Content starts

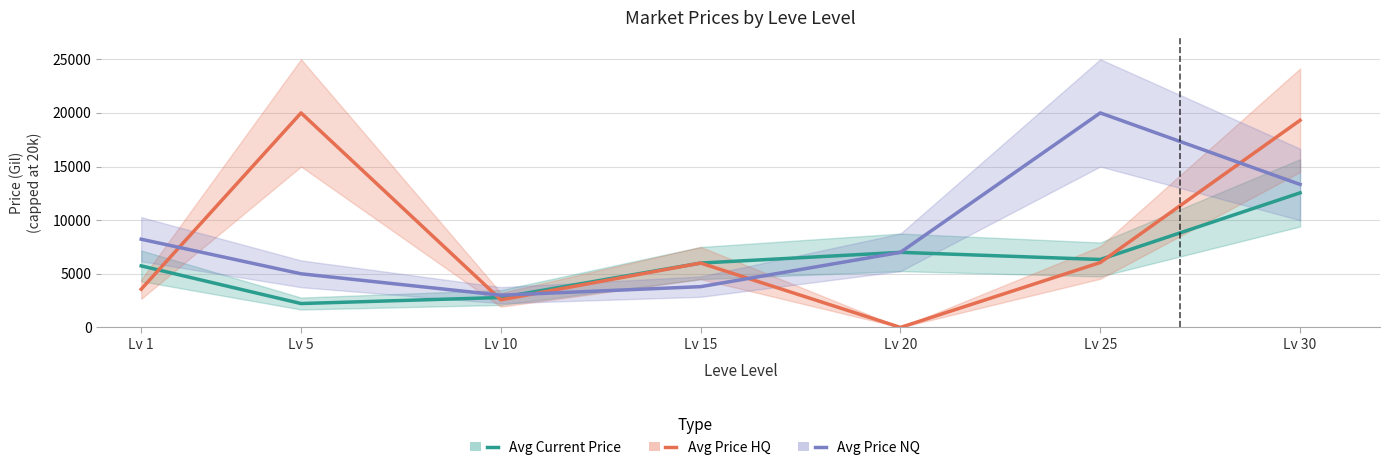

Which category has the highest value in the Avg Price HQ series?

Lv 5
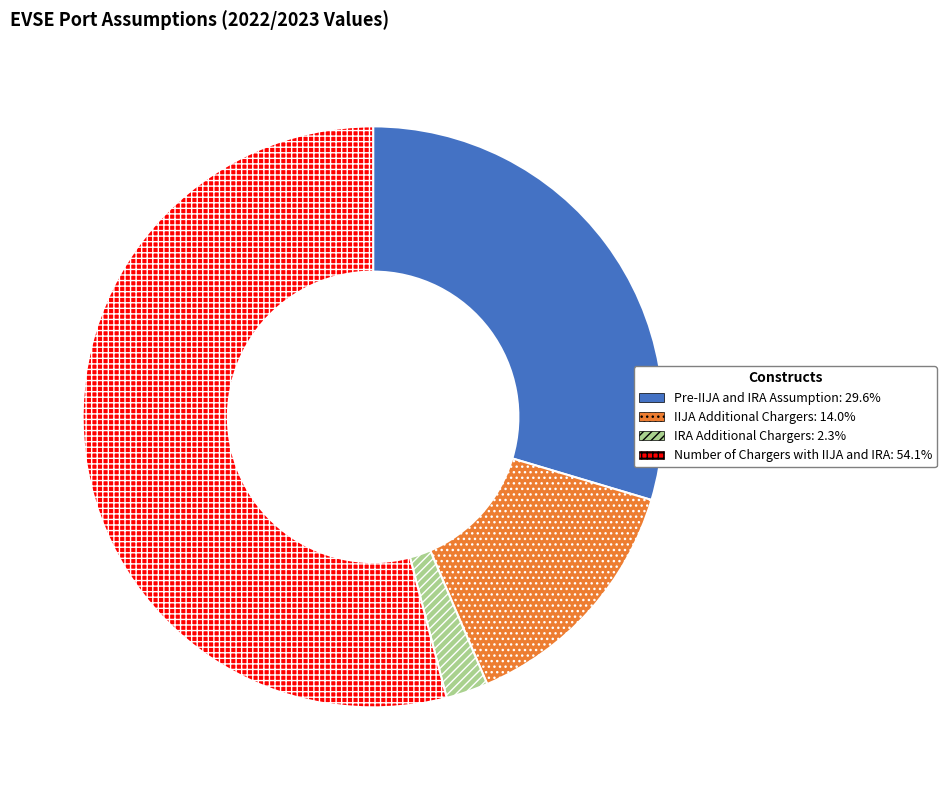

Do IIJA Additional Chargers and Pre-IIJA and IRA Assumption together represent more than half of the pie?

No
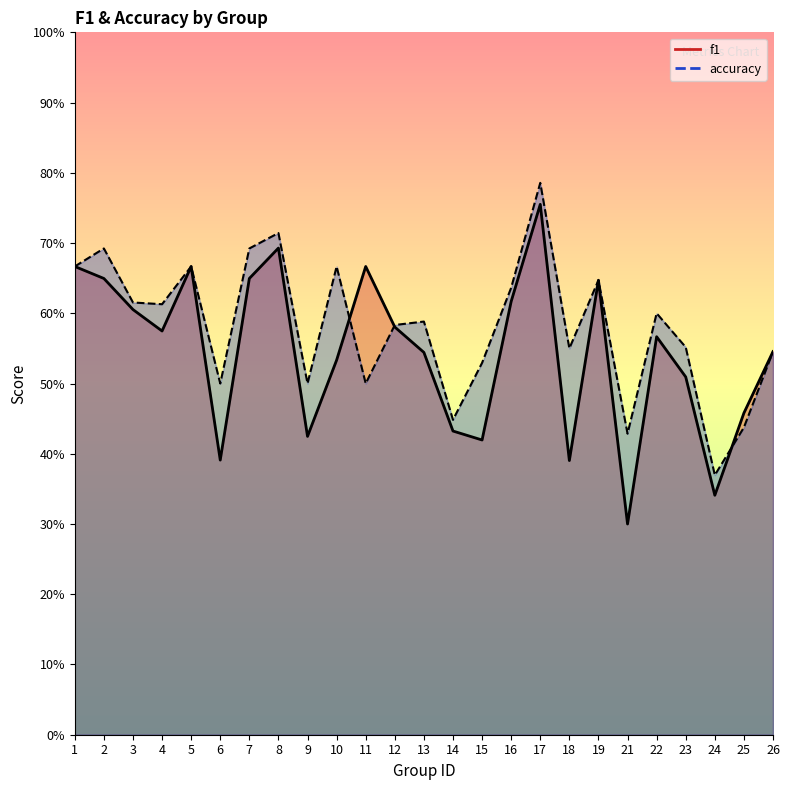

Is it true that f1 equals 0.5 at 10?

True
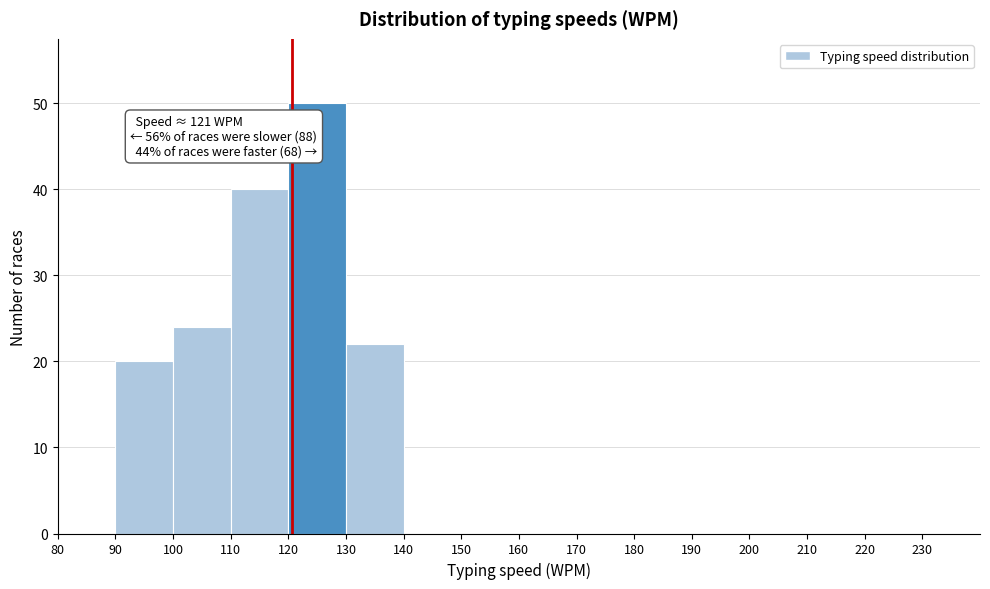

Over which range of the x-axis is the bar tallest?

120 to 130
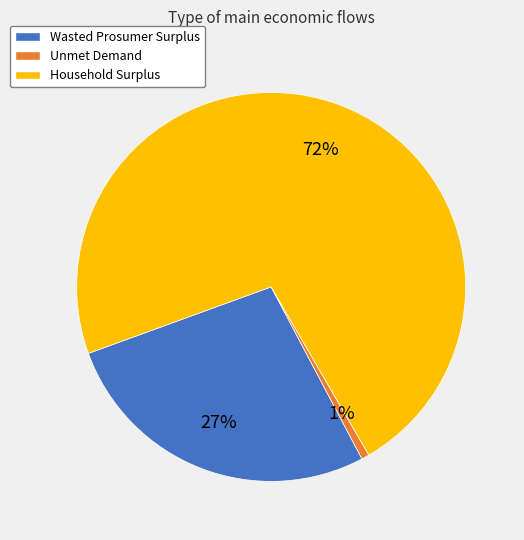

To the nearest percent, what percentage of the pie is Household Surplus?

72%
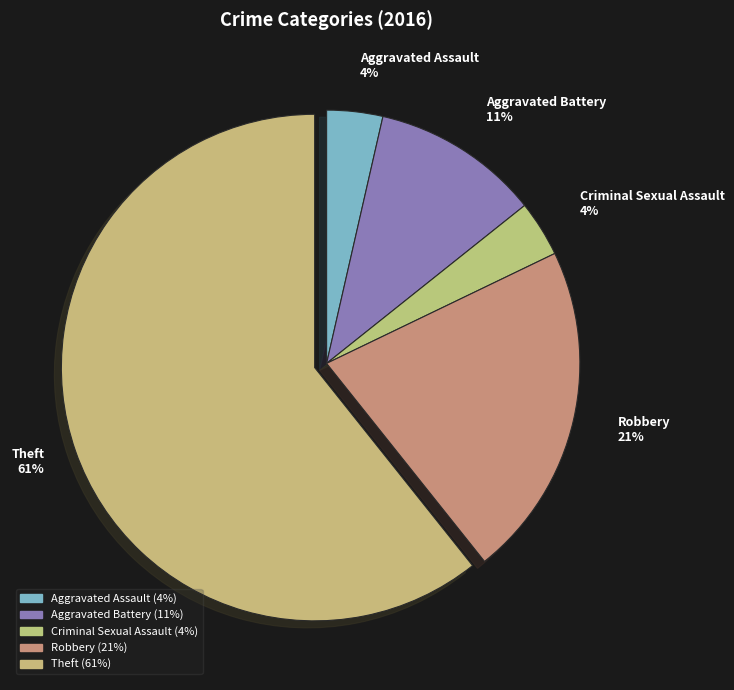

Is there a majority slice in this chart?

Yes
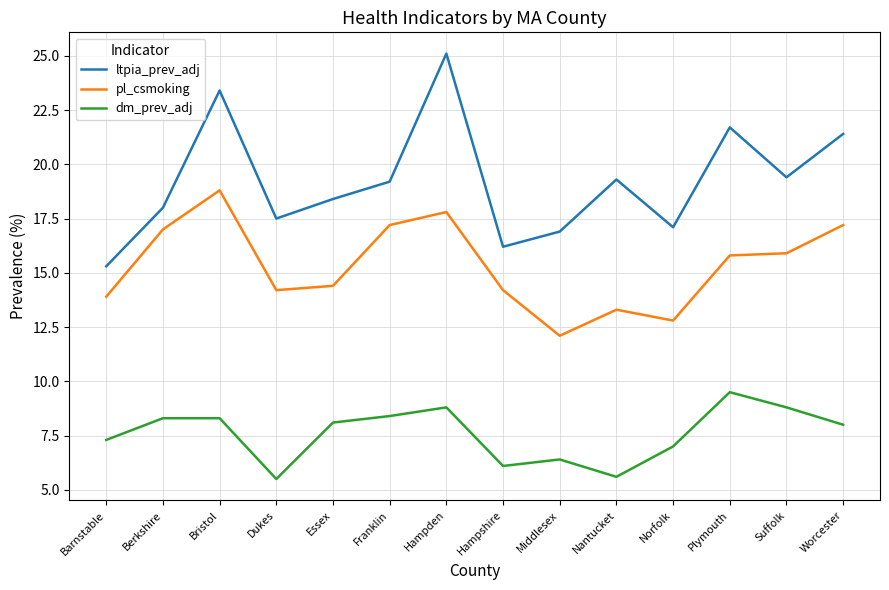

True or false: pl_csmoking and dm_prev_adj intersect in this chart.

False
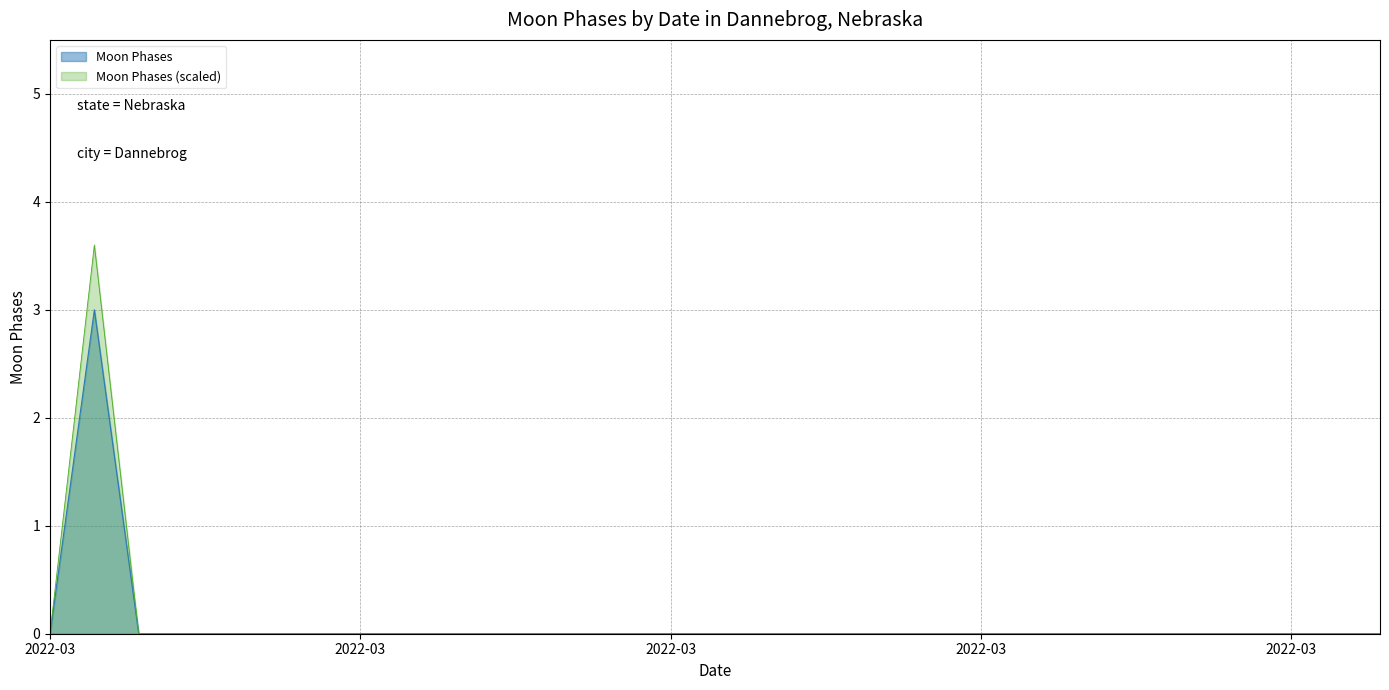

List the labels in order of value, smallest first.

2022-03-01, 2022-03-03, 2022-03-04, 2022-03-05, 2022-03-06, 2022-03-07, 2022-03-08, 2022-03-09, 2022-03-10, 2022-03-11, 2022-03-12, 2022-03-13, 2022-03-14, 2022-03-15, 2022-03-16, 2022-03-17, 2022-03-18, 2022-03-19, 2022-03-20, 2022-03-21, 2022-03-22, 2022-03-23, 2022-03-24, 2022-03-25, 2022-03-26, 2022-03-27, 2022-03-28, 2022-03-29, 2022-03-30, 2022-03-31, 2022-03-02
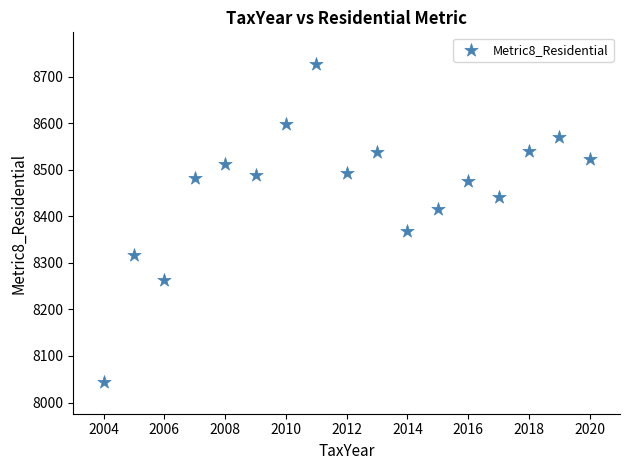

What is the range of X values (max minus min)?

16.0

Content ends

Format the nonblank lines of the entries above as a Markdown table with two columns, Row and Text, numbering the rows in order. Leave the pictures out of the answer.

» **Task solution**
| Row | Text |
|---|---|
| 1 | Which category has the highest value in the Avg Price HQ series? |
| 2 | Lv 5 |
| 3 | Do IIJA Additional Chargers and Pre-IIJA and IRA Assumption together represent more than half of the pie? |
| 4 | No |
| 5 | Is it true that f1 equals 0.5 at 10? |
| 6 | True |
| 7 | Over which range of the x-axis is the bar tallest? |
| 8 | 120 to 130 |
| 9 | To the nearest percent, what percentage of the pie is Household Surplus? |
| 10 | 72% |
| 11 | Is there a majority slice in this chart? |
| 12 | Yes |
| 13 | True or false: pl_csmoking and dm_prev_adj intersect in this chart. |
| 14 | False |
| 15 | List the labels in order of value, smallest first. |
| 16 | 2022-03-01, 2022-03-03, 2022-03-04, 2022-03-05, 2022-03-06, 2022-03-07, 2022-03-08, 2022-03-09, 2022-03-10, 2022-03-11, 2022-03-12, 2022-03-13, 2022-03-14, 2022-03-15, 2022-03-16, 2022-03-17, 2022-03-18, 2022-03-19, 2022-03-20, 2022-03-21, 2022-03-22, 2022-03-23, 2022-03-24, 2022-03-25, 2022-03-26, 2022-03-27, 2022-03-28, 2022-03-29, 2022-03-30, 2022-03-31, 2022-03-02 |
| 17 | What is the range of X values (max minus min)? |
| 18 | 16.0 |